[Entries taken from a collection]
▬▬▬▬▬▬▬▬▬▬

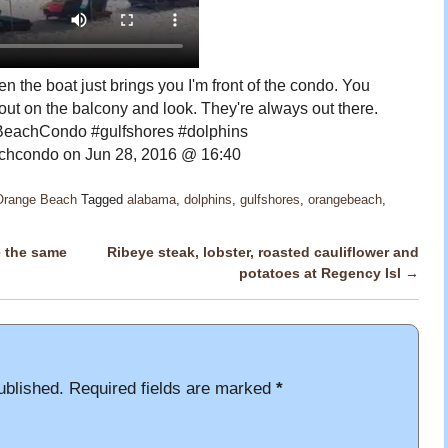
n the boat just brings you I'm front of the condo. You
ut on the balcony and look. They're always out there.
eachCondo #gulfshores #dolphins
hcondo on Jun 28, 2016 @ 16:40
 Orange Beach
Tagged
alabama
,
dolphins
,
gulfshores
,
orangebeach
,
e the same
Ribeye steak, lobster, roasted cauliflower and
potatoes at Regency Isl
→
ublished.
Required fields are marked
*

▬▬▬▬▬▬▬▬▬▬

## WORK INSTRUCTIONS
Each record must be repeated verbatim, and no picture may appear in the copy.

## WRITTEN SOLUTION
n the boat just brings you I'm front of the condo. You
ut on the balcony and look. They're always out there.
eachCondo #gulfshores #dolphins
hcondo on Jun 28, 2016 @ 16:40
 Orange Beach
Tagged
alabama
,
dolphins
,
gulfshores
,
orangebeach
,
e the same
Ribeye steak, lobster, roasted cauliflower and
potatoes at Regency Isl
→
ublished.
Required fields are marked
*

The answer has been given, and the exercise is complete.